The hate by the majority community is not to be examined. It is to be quietly expressed, among other members of the Indian community. In the confines of a two-story suburban home.
The model minority stereotype renders the Indian American community to be complacent as ally minority communities face discrimination and render that discrimination visible to the public eye. The Indian American community remains silent as ally minority communities are compared to the Asian American community.
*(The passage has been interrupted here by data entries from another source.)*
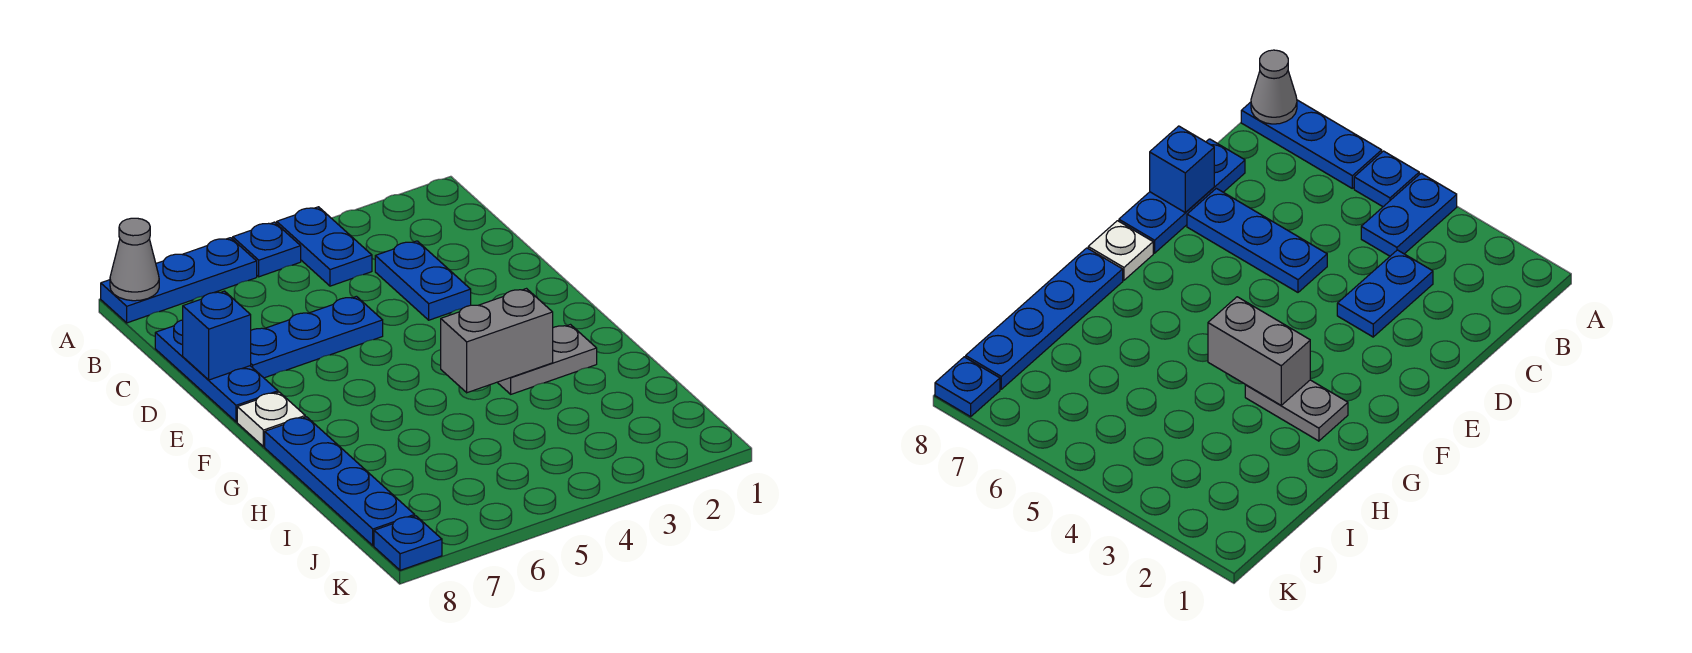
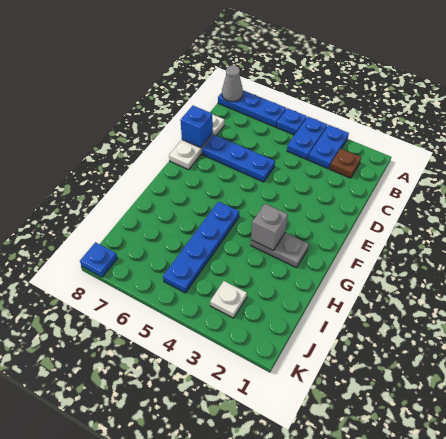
none -> brown 1x1 plate [330,149,361,178]
blue 1x2 plate [375,241,471,320] -> blue 1x2 plate moved to [308,125,349,169]
blue 1x3 plate [155,320,278,422] -> white 1x3 plate [169,114,224,170]
white 1x1 plate [237,392,305,447] -> white 1x1 plate moved to [210,281,247,318]
grey 1x2 brick [441,289,553,393] -> grey 1x1 brick [251,204,288,251]
blue 1x4 plate [265,417,415,545] -> blue 1x4 plate moved to [163,202,239,293]

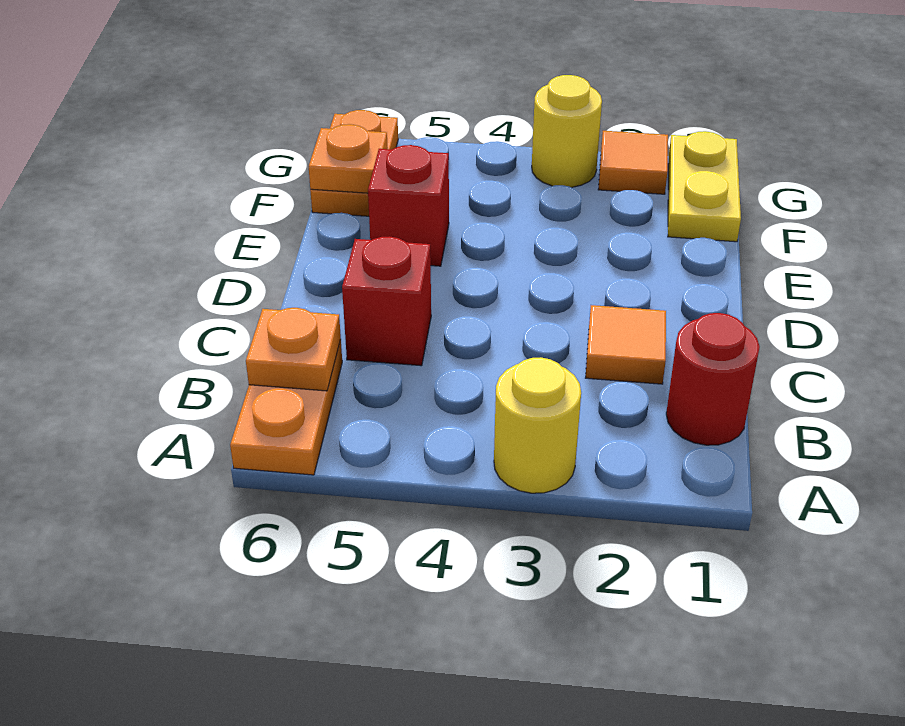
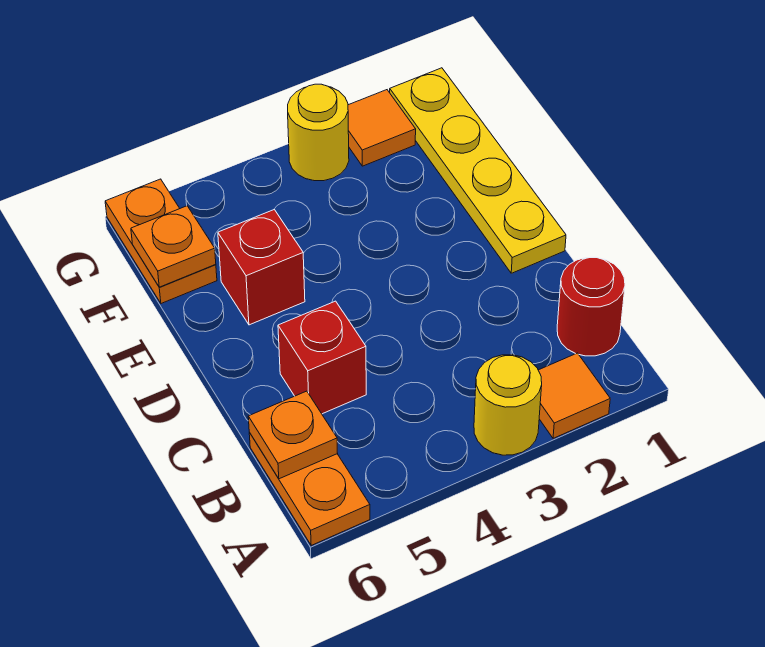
orange 1x1 tile [586,305,666,384] -> orange 1x1 tile moved to [538,353,610,438]
yellow 1x2 plate [668,131,741,242] -> yellow 1x4 plate [390,68,566,273]

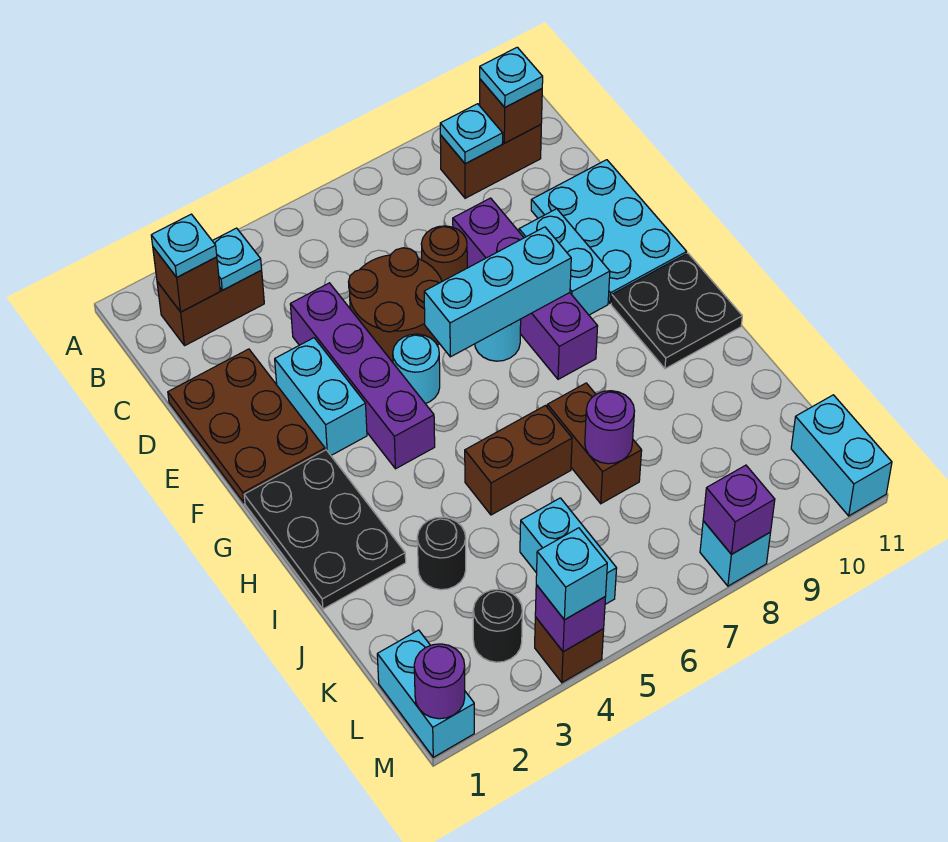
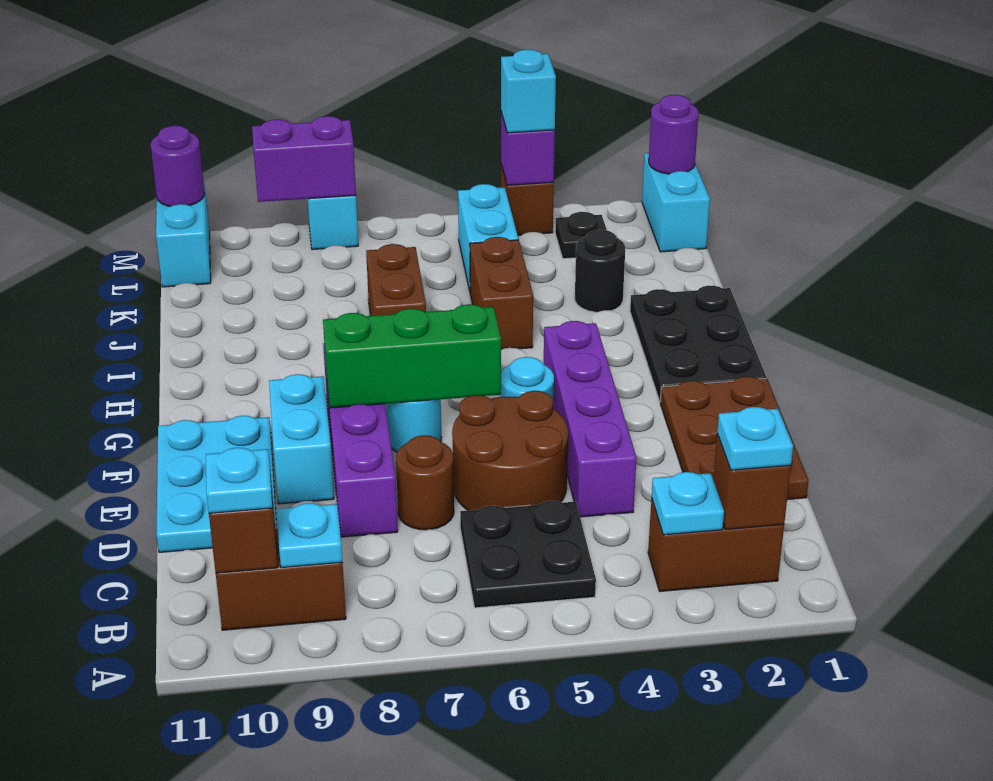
cyan 1x2 brick [275,338,367,455] -> none
cyan 1x3 brick [424,227,571,357] -> green 1x3 brick [323,304,501,408]
black 2x2 plate [611,253,742,369] -> black 2x2 plate moved to [460,501,596,608]
brown 1x2 brick [465,406,572,515] -> brown 1x2 brick turned to [470,237,533,350]
purple 1x1 round brick [585,391,634,464] -> purple 1x1 round brick moved to [150,126,205,206]
black 1x1 round brick [473,589,522,662] -> black 1x1 plate [555,212,607,259]
purple 1x1 brick [703,465,775,554] -> purple 1x2 brick [252,116,356,202]

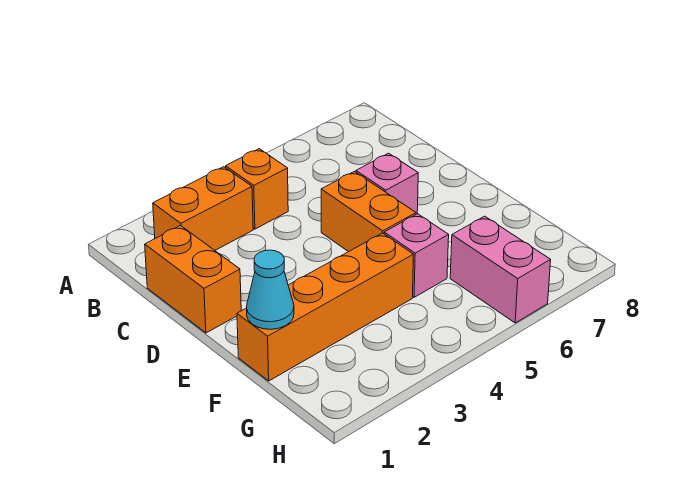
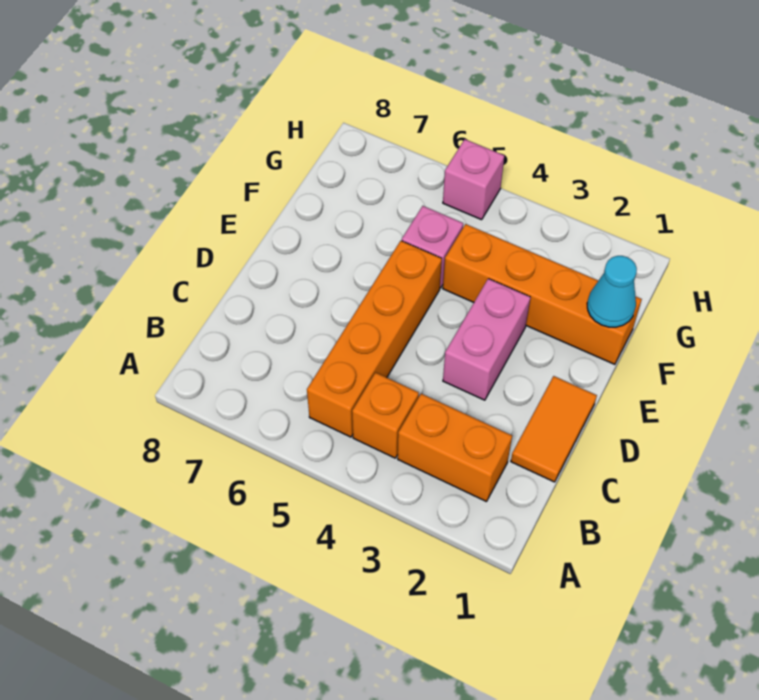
orange 1x2 brick [145,226,241,333] -> orange 1x2 tile [511,376,597,482]
orange 1x2 brick [321,171,416,252] -> orange 1x4 brick [307,241,442,437]
pink 1x1 brick [356,153,418,214] -> pink 1x1 brick moved to [443,139,504,220]
pink 1x2 brick [450,216,551,323] -> pink 1x2 brick moved to [443,279,531,400]

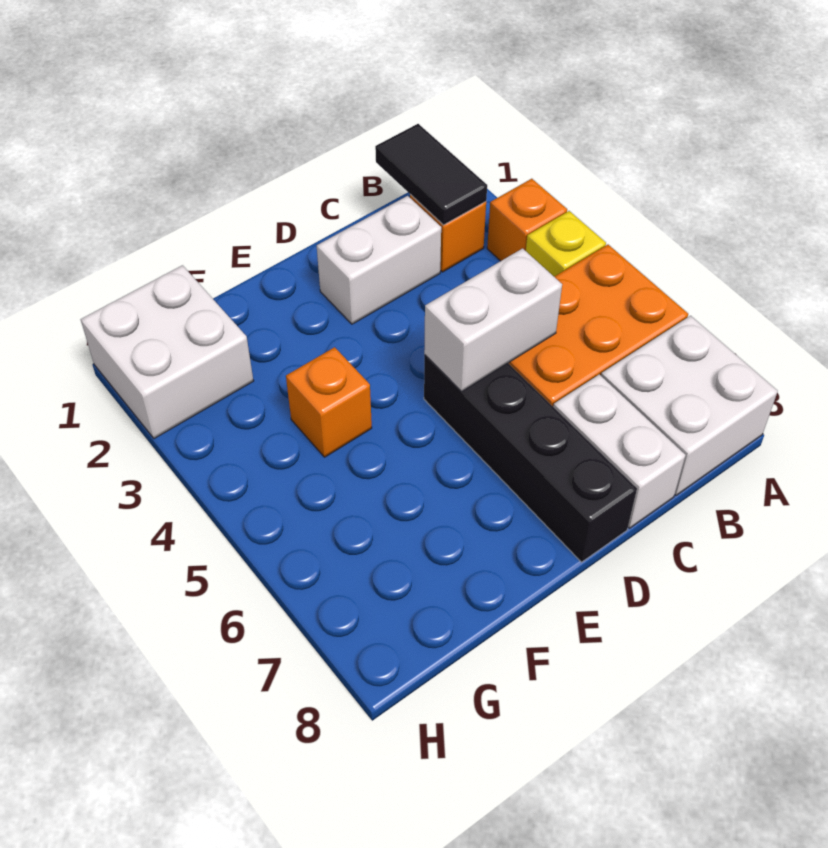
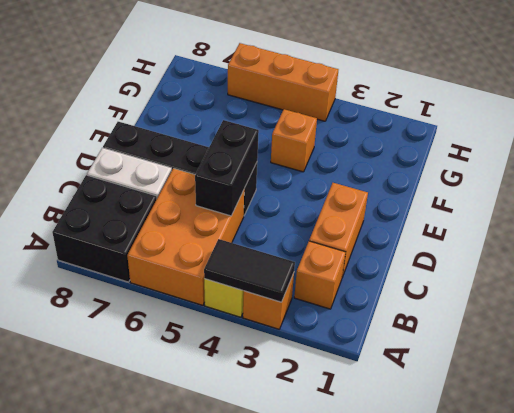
white 2x2 brick [601,316,778,495] -> black 2x2 brick [52,175,157,282]
black 1x2 tile [375,124,487,225] -> black 1x2 tile moved to [204,239,295,302]
white 1x2 brick [317,196,441,324] -> orange 1x2 brick [309,183,368,277]
white 1x2 brick [424,248,562,392] -> black 1x2 brick [195,120,259,216]
white 2x2 brick [81,265,253,439] -> none
none -> orange 1x3 brick [228,43,339,121]

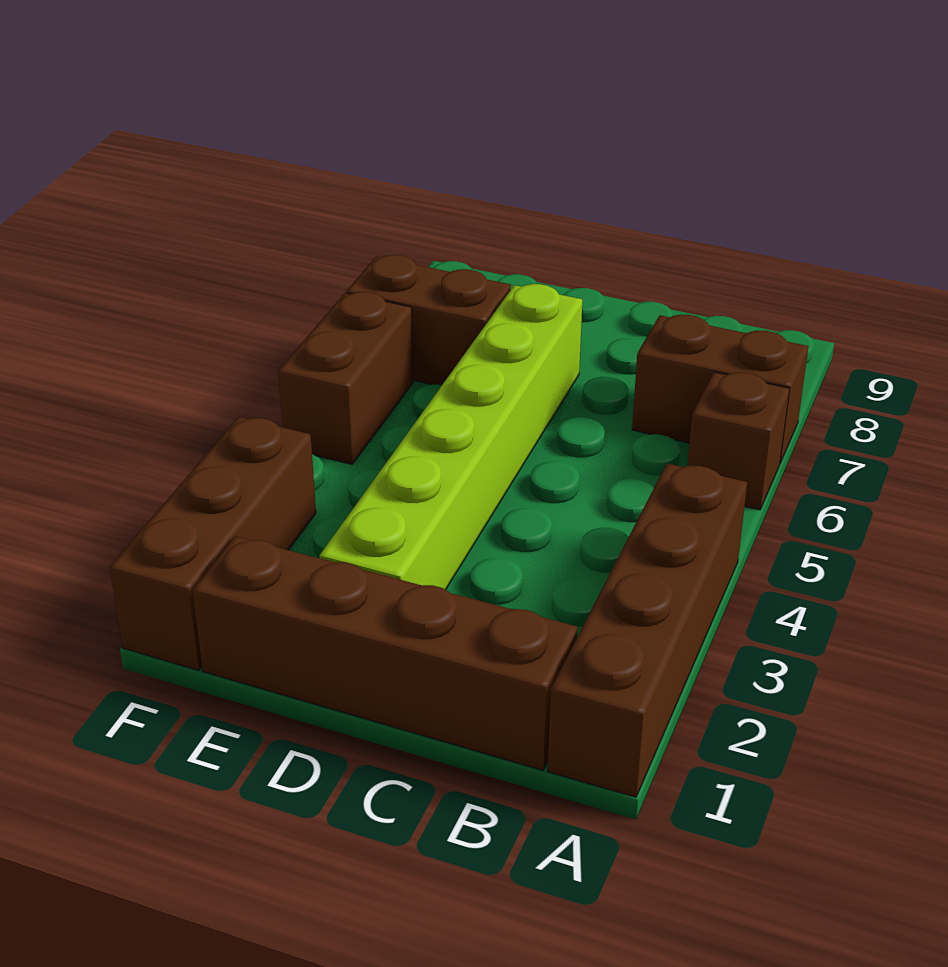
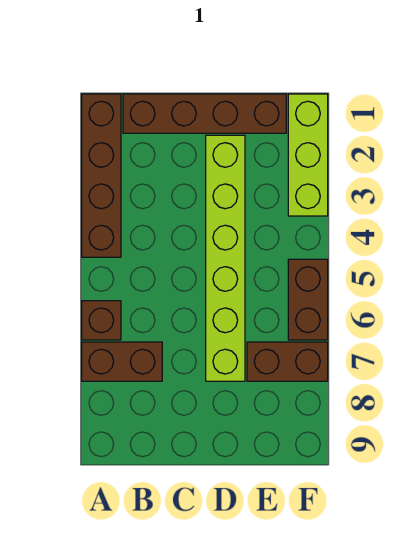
brown 1x3 brick [110,417,316,670] -> lime 1x3 brick [288,94,328,216]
The Brookings Institution explains, “…holding up one racial or ethnic minority as a ‘model’ can too easily become an implicit criticism of other minorities. ‘If Asians can do it, why can’t you?’ is the thought process lying not far below the surface of some commentaries on race and racism in the U.S.”
When the infamous Muslim Ban was enacted or the border wall, in the month of January, noteworthy support had not been extended from the Indian American nor the Indian community to the minorities that were due to be affected. But, as one of their own was brutally slayed, the opposition is clear. People are denying employment opportunities in known conservative states to avoid what occurred in Kansas. The mother of Srinivas Kuchibhotla even asked for her younger son to not return to the United States.
President Donald Trump, however, has yet to make a statement condemning the incident. It undeniably demonstrates that the model minority stereotype cannot be seen as a protective mechanism against the fear-driven dialogue of the Trump administration.
The model minority stereotype renders Indians abroad to be complacent. To not speak of heavily politicized issues occurring in the United States, to not take a stance. They believe, as a result of their model minority role, that they will be excluded from the violence, the racism, and the xenophobia. The Kuchibhotla incident reiterates that they will not. They cannot be. That their complacency hurts themselves as well as other minority groups that do not see their support.